··· Record excerpts

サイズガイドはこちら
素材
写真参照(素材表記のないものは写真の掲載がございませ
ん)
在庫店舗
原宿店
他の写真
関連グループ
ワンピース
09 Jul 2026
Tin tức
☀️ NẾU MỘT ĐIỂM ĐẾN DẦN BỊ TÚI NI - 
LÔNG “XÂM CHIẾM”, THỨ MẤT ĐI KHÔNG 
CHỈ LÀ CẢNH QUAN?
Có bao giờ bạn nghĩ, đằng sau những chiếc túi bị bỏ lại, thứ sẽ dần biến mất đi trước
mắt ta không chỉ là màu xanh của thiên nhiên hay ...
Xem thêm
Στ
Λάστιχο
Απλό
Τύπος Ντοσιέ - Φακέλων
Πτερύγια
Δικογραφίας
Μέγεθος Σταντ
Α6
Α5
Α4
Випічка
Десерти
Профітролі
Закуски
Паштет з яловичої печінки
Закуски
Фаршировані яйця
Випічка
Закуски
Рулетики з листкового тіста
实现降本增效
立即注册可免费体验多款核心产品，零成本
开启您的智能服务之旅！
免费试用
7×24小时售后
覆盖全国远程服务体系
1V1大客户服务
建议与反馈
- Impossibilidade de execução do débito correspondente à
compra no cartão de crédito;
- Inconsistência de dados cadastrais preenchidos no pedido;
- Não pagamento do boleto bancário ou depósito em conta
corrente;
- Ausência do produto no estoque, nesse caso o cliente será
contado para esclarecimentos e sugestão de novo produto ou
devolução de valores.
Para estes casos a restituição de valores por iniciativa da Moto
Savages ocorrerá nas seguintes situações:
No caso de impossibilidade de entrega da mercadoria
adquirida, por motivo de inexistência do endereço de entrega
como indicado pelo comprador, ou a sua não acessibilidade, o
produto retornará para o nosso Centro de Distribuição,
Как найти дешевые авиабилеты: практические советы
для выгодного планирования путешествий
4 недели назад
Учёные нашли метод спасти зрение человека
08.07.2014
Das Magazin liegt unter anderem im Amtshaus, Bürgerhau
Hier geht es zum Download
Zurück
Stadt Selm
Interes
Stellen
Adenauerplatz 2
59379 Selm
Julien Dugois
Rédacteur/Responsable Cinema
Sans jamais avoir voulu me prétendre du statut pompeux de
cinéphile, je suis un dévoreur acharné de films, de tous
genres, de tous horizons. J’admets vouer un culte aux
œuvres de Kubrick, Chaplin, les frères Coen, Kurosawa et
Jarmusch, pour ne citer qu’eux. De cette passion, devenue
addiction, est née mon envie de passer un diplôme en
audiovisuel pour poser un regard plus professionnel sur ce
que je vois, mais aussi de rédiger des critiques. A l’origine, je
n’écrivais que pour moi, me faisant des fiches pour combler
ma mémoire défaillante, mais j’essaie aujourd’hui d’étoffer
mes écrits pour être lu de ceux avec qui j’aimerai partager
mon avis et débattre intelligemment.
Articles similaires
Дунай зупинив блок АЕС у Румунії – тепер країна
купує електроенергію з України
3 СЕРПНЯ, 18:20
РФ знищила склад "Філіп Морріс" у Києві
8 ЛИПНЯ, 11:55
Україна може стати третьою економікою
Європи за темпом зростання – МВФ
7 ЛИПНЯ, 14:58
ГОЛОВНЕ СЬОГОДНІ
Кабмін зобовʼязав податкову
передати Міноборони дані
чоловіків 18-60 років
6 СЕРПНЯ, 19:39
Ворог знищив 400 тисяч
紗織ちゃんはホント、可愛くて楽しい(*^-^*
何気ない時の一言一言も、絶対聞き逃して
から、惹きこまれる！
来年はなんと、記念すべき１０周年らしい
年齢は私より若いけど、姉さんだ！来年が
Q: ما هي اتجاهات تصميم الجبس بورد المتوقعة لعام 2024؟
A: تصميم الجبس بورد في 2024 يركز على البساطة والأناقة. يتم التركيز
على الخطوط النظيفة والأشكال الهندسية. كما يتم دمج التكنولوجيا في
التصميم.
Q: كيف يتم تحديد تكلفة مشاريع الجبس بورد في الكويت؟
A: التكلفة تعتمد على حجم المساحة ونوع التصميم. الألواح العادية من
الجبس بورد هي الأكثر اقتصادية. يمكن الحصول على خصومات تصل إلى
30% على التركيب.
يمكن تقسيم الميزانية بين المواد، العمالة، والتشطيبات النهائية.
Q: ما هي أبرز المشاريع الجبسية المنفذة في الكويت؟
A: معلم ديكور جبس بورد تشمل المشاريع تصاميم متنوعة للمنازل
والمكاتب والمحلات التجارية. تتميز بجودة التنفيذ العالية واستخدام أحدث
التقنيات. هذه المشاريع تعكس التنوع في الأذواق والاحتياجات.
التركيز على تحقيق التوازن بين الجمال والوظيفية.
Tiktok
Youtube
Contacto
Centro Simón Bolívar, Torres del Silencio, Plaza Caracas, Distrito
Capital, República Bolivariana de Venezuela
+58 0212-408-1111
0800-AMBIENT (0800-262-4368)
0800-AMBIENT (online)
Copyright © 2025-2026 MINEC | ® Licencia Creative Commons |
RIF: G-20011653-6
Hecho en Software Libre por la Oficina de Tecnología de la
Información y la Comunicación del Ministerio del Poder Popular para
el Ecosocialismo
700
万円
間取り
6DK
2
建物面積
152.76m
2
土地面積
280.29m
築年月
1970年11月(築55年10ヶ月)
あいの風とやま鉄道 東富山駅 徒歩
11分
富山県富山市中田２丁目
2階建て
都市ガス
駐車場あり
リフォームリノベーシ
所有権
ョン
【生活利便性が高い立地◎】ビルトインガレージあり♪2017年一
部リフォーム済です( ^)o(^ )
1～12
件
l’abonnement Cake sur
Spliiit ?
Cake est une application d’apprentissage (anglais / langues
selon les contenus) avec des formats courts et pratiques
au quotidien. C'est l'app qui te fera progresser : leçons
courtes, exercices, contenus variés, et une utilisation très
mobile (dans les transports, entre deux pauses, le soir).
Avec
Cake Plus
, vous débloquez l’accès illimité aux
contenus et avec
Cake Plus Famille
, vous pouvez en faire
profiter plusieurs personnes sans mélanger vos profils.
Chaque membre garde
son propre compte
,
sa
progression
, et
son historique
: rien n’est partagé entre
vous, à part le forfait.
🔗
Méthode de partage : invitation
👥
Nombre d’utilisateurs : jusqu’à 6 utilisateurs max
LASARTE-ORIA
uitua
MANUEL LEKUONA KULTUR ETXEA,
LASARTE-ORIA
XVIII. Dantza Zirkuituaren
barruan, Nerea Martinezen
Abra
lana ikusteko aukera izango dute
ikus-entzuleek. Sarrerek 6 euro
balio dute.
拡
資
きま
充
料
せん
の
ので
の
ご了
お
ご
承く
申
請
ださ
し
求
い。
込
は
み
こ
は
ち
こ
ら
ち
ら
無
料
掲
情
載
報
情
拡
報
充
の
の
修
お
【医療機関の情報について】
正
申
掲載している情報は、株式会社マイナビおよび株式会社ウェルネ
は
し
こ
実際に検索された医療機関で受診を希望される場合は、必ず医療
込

······

Exercise brief
Copy out the text of every entry above word for word, keeping each line as it is.

Completed task
サイズガイドはこちら
素材
写真参照(素材表記のないものは写真の掲載がございませ
ん)
在庫店舗
原宿店
他の写真
関連グループ
ワンピース
09 Jul 2026
Tin tức
☀️ NẾU MỘT ĐIỂM ĐẾN DẦN BỊ TÚI NI - 
LÔNG “XÂM CHIẾM”, THỨ MẤT ĐI KHÔNG 
CHỈ LÀ CẢNH QUAN?
Có bao giờ bạn nghĩ, đằng sau những chiếc túi bị bỏ lại, thứ sẽ dần biến mất đi trước
mắt ta không chỉ là màu xanh của thiên nhiên hay ...
Xem thêm
Στ
Λάστιχο
Απλό
Τύπος Ντοσιέ - Φακέλων
Πτερύγια
Δικογραφίας
Μέγεθος Σταντ
Α6
Α5
Α4
Випічка
Десерти
Профітролі
Закуски
Паштет з яловичої печінки
Закуски
Фаршировані яйця
Випічка
Закуски
Рулетики з листкового тіста
实现降本增效
立即注册可免费体验多款核心产品，零成本
开启您的智能服务之旅！
免费试用
7×24小时售后
覆盖全国远程服务体系
1V1大客户服务
建议与反馈
- Impossibilidade de execução do débito correspondente à
compra no cartão de crédito;
- Inconsistência de dados cadastrais preenchidos no pedido;
- Não pagamento do boleto bancário ou depósito em conta
corrente;
- Ausência do produto no estoque, nesse caso o cliente será
contado para esclarecimentos e sugestão de novo produto ou
devolução de valores.
Para estes casos a restituição de valores por iniciativa da Moto
Savages ocorrerá nas seguintes situações:
No caso de impossibilidade de entrega da mercadoria
adquirida, por motivo de inexistência do endereço de entrega
como indicado pelo comprador, ou a sua não acessibilidade, o
produto retornará para o nosso Centro de Distribuição,
Как найти дешевые авиабилеты: практические советы
для выгодного планирования путешествий
4 недели назад
Учёные нашли метод спасти зрение человека
08.07.2014
Das Magazin liegt unter anderem im Amtshaus, Bürgerhau
Hier geht es zum Download
Zurück
Stadt Selm
Interes
Stellen
Adenauerplatz 2
59379 Selm
Julien Dugois
Rédacteur/Responsable Cinema
Sans jamais avoir voulu me prétendre du statut pompeux de
cinéphile, je suis un dévoreur acharné de films, de tous
genres, de tous horizons. J’admets vouer un culte aux
œuvres de Kubrick, Chaplin, les frères Coen, Kurosawa et
Jarmusch, pour ne citer qu’eux. De cette passion, devenue
addiction, est née mon envie de passer un diplôme en
audiovisuel pour poser un regard plus professionnel sur ce
que je vois, mais aussi de rédiger des critiques. A l’origine, je
n’écrivais que pour moi, me faisant des fiches pour combler
ma mémoire défaillante, mais j’essaie aujourd’hui d’étoffer
mes écrits pour être lu de ceux avec qui j’aimerai partager
mon avis et débattre intelligemment.
Articles similaires
Дунай зупинив блок АЕС у Румунії – тепер країна
купує електроенергію з України
3 СЕРПНЯ, 18:20
РФ знищила склад "Філіп Морріс" у Києві
8 ЛИПНЯ, 11:55
Україна може стати третьою економікою
Європи за темпом зростання – МВФ
7 ЛИПНЯ, 14:58
ГОЛОВНЕ СЬОГОДНІ
Кабмін зобовʼязав податкову
передати Міноборони дані
чоловіків 18-60 років
6 СЕРПНЯ, 19:39
Ворог знищив 400 тисяч
紗織ちゃんはホント、可愛くて楽しい(*^-^*
何気ない時の一言一言も、絶対聞き逃して
から、惹きこまれる！
来年はなんと、記念すべき１０周年らしい
年齢は私より若いけど、姉さんだ！来年が
Q: ما هي اتجاهات تصميم الجبس بورد المتوقعة لعام 2024؟
A: تصميم الجبس بورد في 2024 يركز على البساطة والأناقة. يتم التركيز
على الخطوط النظيفة والأشكال الهندسية. كما يتم دمج التكنولوجيا في
التصميم.
Q: كيف يتم تحديد تكلفة مشاريع الجبس بورد في الكويت؟
A: التكلفة تعتمد على حجم المساحة ونوع التصميم. الألواح العادية من
الجبس بورد هي الأكثر اقتصادية. يمكن الحصول على خصومات تصل إلى
30% على التركيب.
يمكن تقسيم الميزانية بين المواد، العمالة، والتشطيبات النهائية.
Q: ما هي أبرز المشاريع الجبسية المنفذة في الكويت؟
A: معلم ديكور جبس بورد تشمل المشاريع تصاميم متنوعة للمنازل
والمكاتب والمحلات التجارية. تتميز بجودة التنفيذ العالية واستخدام أحدث
التقنيات. هذه المشاريع تعكس التنوع في الأذواق والاحتياجات.
التركيز على تحقيق التوازن بين الجمال والوظيفية.
Tiktok
Youtube
Contacto
Centro Simón Bolívar, Torres del Silencio, Plaza Caracas, Distrito
Capital, República Bolivariana de Venezuela
+58 0212-408-1111
0800-AMBIENT (0800-262-4368)
0800-AMBIENT (online)
Copyright © 2025-2026 MINEC | ® Licencia Creative Commons |
RIF: G-20011653-6
Hecho en Software Libre por la Oficina de Tecnología de la
Información y la Comunicación del Ministerio del Poder Popular para
el Ecosocialismo
700
万円
間取り
6DK
2
建物面積
152.76m
2
土地面積
280.29m
築年月
1970年11月(築55年10ヶ月)
あいの風とやま鉄道 東富山駅 徒歩
11分
富山県富山市中田２丁目
2階建て
都市ガス
駐車場あり
リフォームリノベーシ
所有権
ョン
【生活利便性が高い立地◎】ビルトインガレージあり♪2017年一
部リフォーム済です( ^)o(^ )
1～12
件
l’abonnement Cake sur
Spliiit ?
Cake est une application d’apprentissage (anglais / langues
selon les contenus) avec des formats courts et pratiques
au quotidien. C'est l'app qui te fera progresser : leçons
courtes, exercices, contenus variés, et une utilisation très
mobile (dans les transports, entre deux pauses, le soir).
Avec
Cake Plus
, vous débloquez l’accès illimité aux
contenus et avec
Cake Plus Famille
, vous pouvez en faire
profiter plusieurs personnes sans mélanger vos profils.
Chaque membre garde
son propre compte
,
sa
progression
, et
son historique
: rien n’est partagé entre
vous, à part le forfait.
🔗
Méthode de partage : invitation
👥
Nombre d’utilisateurs : jusqu’à 6 utilisateurs max
LASARTE-ORIA
uitua
MANUEL LEKUONA KULTUR ETXEA,
LASARTE-ORIA
XVIII. Dantza Zirkuituaren
barruan, Nerea Martinezen
Abra
lana ikusteko aukera izango dute
ikus-entzuleek. Sarrerek 6 euro
balio dute.
拡
資
きま
充
料
せん
の
ので
の
ご了
お
ご
承く
申
請
ださ
し
求
い。
込
は
み
こ
は
ち
こ
ら
ち
ら
無
料
掲
情
載
報
情
拡
報
充
の
の
修
お
【医療機関の情報について】
正
申
掲載している情報は、株式会社マイナビおよび株式会社ウェルネ
は
し
こ
実際に検索された医療機関で受診を希望される場合は、必ず医療
込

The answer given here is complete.